One that if I ever have the time is I want to reverse the very antiquated Apple II or IIgs Where in the World is Carmen Sandiego game, by chance I hit a key combo and the game went beserk.

shever73 · 3 years ago
I like hardware easter eggs too. We had a HP scanner that could play "Ode to joy" from Beethoven's 9th using the motor.
emptyparadise · 3 years ago
>Not doing Easter eggs proves loyalty to power and order

Power and loyalty is everything these days. Surrender to corporate or perish.

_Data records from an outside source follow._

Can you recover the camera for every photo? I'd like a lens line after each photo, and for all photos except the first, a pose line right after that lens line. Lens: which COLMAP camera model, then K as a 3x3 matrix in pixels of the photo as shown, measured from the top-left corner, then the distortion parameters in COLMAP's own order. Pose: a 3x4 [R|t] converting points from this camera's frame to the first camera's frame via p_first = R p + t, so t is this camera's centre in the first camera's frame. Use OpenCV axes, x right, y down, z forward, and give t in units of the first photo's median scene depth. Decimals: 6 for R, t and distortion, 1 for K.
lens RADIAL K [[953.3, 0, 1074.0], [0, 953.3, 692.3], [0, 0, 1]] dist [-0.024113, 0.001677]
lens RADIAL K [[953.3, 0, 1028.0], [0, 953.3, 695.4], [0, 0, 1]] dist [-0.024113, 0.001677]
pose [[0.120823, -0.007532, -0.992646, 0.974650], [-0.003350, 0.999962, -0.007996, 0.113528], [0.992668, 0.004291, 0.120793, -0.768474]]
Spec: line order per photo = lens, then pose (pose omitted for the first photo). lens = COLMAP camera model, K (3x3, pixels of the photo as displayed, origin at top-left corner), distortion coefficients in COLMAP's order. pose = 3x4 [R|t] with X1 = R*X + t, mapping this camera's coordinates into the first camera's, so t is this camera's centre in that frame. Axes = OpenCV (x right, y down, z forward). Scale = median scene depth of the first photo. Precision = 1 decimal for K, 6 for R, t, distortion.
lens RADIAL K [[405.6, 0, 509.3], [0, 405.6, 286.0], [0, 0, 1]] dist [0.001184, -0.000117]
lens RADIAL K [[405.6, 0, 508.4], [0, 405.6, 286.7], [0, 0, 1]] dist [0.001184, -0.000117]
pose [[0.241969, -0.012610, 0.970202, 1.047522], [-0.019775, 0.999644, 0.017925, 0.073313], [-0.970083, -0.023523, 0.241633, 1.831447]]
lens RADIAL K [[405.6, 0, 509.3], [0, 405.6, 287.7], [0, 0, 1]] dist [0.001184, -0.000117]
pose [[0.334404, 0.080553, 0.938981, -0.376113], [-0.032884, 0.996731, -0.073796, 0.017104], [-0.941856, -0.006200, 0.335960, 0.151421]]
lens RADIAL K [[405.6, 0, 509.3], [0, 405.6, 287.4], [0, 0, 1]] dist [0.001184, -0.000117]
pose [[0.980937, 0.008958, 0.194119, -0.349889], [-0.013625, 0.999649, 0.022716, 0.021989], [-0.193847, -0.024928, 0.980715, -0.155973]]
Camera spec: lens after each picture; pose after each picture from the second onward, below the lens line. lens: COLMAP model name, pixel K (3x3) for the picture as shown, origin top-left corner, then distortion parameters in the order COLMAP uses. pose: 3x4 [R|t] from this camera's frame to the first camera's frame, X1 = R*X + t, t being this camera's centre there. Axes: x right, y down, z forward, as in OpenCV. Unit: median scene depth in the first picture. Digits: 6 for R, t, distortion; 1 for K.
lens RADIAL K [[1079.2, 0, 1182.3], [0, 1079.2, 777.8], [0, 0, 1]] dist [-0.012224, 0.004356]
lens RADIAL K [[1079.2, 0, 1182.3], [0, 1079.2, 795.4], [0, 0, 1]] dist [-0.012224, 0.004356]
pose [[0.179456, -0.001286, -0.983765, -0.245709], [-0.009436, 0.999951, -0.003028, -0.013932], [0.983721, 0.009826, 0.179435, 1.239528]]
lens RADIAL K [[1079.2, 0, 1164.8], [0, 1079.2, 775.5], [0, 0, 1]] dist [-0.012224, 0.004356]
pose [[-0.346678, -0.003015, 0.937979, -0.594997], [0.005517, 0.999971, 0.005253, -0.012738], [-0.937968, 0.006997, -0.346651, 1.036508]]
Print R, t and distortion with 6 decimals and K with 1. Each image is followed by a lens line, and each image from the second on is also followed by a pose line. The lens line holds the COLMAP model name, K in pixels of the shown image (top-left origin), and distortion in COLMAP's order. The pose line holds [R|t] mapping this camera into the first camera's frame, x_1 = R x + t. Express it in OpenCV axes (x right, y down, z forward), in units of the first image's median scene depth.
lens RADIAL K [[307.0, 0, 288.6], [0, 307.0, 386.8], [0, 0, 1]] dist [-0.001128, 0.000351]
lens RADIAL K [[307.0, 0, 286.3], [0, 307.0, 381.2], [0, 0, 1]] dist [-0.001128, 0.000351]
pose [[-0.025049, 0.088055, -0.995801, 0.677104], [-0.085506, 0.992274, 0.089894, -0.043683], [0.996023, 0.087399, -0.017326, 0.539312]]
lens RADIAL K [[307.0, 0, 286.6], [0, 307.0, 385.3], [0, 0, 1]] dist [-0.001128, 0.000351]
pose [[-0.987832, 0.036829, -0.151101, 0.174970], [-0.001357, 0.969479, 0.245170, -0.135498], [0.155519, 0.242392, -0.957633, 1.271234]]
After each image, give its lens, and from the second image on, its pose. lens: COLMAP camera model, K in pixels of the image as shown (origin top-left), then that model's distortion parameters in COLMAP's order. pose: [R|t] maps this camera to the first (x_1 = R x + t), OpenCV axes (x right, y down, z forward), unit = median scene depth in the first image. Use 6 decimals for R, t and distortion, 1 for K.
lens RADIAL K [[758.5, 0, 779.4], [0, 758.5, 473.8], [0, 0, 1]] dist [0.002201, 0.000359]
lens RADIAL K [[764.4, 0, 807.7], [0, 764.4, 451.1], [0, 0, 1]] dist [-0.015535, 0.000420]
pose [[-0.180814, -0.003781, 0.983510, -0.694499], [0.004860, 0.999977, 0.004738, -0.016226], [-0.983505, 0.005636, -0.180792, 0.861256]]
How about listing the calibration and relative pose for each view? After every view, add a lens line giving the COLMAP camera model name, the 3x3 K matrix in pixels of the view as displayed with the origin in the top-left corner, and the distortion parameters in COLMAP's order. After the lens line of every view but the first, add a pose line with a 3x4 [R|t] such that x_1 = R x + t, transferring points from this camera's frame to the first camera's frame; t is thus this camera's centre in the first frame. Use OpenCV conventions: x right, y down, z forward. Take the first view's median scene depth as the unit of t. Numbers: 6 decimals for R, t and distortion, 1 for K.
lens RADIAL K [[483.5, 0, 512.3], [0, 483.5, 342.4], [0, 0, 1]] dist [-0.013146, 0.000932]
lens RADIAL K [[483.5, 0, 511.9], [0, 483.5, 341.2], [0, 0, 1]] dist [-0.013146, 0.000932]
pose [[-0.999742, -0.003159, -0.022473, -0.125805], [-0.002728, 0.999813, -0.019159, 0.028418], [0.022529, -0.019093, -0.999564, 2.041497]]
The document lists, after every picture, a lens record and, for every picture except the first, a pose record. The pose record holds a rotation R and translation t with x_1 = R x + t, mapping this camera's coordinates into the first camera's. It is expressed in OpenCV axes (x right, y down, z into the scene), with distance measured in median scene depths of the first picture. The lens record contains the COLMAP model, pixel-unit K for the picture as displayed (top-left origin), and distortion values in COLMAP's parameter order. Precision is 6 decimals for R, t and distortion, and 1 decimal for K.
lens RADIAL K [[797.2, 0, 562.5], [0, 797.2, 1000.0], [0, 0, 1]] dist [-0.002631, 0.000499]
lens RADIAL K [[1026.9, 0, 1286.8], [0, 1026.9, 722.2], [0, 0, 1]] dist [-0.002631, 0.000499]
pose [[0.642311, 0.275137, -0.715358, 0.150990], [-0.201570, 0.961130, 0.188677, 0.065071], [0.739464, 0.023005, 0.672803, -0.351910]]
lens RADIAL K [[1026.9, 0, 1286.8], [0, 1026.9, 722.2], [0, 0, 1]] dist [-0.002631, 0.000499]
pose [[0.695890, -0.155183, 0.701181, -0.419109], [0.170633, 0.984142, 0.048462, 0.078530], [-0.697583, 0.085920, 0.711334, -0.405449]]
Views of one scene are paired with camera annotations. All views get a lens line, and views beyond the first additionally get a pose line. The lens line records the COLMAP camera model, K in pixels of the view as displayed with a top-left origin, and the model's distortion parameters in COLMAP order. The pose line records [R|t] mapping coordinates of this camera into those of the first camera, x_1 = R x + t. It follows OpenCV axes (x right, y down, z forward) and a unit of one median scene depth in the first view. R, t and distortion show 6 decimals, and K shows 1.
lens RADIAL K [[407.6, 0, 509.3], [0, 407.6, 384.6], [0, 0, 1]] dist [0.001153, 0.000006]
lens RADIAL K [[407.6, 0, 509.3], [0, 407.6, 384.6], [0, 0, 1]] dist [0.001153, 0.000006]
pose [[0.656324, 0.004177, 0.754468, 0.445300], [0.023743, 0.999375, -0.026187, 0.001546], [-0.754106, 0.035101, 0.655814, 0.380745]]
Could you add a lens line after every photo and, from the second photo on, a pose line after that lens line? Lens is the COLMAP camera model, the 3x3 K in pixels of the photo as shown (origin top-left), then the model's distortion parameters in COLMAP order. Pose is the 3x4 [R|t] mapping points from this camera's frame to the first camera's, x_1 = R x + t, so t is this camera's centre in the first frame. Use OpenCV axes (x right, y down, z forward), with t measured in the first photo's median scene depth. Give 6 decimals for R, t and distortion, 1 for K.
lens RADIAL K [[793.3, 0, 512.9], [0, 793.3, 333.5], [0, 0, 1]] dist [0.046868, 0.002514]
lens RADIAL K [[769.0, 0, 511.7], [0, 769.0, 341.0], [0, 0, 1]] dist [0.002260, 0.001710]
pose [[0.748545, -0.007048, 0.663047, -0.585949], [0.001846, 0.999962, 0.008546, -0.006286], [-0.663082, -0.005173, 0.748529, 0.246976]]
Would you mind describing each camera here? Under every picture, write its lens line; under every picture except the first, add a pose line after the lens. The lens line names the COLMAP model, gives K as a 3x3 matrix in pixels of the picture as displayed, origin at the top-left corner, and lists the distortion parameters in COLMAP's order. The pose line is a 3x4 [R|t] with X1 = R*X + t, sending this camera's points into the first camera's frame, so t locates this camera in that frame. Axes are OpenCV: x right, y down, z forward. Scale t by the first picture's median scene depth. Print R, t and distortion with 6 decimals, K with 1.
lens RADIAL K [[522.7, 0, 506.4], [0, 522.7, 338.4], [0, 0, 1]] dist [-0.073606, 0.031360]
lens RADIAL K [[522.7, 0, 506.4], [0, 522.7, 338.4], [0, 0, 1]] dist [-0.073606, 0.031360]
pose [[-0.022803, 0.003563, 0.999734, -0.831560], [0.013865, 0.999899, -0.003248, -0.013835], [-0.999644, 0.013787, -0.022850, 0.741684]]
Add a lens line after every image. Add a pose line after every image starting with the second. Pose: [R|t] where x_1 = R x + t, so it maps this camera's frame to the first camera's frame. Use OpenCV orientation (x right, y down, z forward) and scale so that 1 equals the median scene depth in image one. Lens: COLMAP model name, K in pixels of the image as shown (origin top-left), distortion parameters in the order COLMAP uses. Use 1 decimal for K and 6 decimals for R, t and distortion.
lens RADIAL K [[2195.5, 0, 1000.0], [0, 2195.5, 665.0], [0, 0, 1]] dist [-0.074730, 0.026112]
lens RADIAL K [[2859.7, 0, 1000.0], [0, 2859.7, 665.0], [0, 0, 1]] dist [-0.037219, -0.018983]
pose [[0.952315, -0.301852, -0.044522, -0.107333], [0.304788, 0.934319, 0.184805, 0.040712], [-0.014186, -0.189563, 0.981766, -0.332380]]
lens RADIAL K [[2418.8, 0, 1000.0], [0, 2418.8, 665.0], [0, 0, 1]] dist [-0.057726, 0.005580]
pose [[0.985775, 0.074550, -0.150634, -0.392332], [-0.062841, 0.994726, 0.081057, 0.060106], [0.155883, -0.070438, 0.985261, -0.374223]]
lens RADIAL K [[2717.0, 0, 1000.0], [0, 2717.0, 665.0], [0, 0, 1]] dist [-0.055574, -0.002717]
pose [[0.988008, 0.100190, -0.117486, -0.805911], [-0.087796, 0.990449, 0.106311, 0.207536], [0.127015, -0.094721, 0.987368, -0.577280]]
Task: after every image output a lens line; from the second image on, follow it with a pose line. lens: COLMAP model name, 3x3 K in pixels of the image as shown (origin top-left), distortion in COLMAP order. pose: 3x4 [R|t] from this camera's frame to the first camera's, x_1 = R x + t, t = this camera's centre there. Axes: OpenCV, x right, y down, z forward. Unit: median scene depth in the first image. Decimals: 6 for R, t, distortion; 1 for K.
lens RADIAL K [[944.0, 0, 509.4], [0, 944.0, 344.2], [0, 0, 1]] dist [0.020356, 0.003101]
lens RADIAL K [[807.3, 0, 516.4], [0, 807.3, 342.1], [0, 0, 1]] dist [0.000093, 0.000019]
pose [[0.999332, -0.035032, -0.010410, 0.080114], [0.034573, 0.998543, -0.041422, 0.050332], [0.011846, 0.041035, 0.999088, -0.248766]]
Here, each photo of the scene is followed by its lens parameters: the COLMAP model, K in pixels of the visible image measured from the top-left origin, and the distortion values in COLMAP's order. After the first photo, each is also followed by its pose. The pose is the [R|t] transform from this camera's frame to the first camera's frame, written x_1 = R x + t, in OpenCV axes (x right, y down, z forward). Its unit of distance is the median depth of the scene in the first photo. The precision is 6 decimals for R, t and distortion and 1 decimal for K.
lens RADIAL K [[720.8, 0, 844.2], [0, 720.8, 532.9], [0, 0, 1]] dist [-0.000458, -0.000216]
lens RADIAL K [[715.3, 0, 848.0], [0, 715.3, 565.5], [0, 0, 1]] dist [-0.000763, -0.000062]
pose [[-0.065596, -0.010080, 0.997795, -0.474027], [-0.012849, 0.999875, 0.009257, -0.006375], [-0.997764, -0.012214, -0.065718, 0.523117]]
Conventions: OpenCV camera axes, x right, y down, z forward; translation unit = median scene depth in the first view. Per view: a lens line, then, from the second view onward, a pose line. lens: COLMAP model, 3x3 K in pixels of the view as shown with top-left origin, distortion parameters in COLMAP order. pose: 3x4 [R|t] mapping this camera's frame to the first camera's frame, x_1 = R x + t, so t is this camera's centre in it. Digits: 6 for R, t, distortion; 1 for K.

All whimsy is to be management-approved.

lonelygirl15a · 3 years ago
The Basic Editor Monitor on the Sperry Univac OS/3, when it had an error, would put an ASCII image of a vague insect on the screen and state something like that "BEM, the Bug-Eyed Monster, strikes again".
lostgame · 3 years ago
Easter Eggs were, to me; part of the early charm of the weird aesthetic to 90’s software and web things.

It’s definitely a bit sad to see Easter Eggs be less common these days, but I do understand how it’s not always the best practice.

hulitu · 3 years ago
Those days eastern eggs were replaced with backdoors.
asicsp · 3 years ago
Previous discussion: https://news.ycombinator.com/item?id=31929897

(87 points | 20 days ago | 25 comments)

shove · 3 years ago
Fond memories of that time I got fired because I did an easter egg in a Fortune 50 site and posted about it here.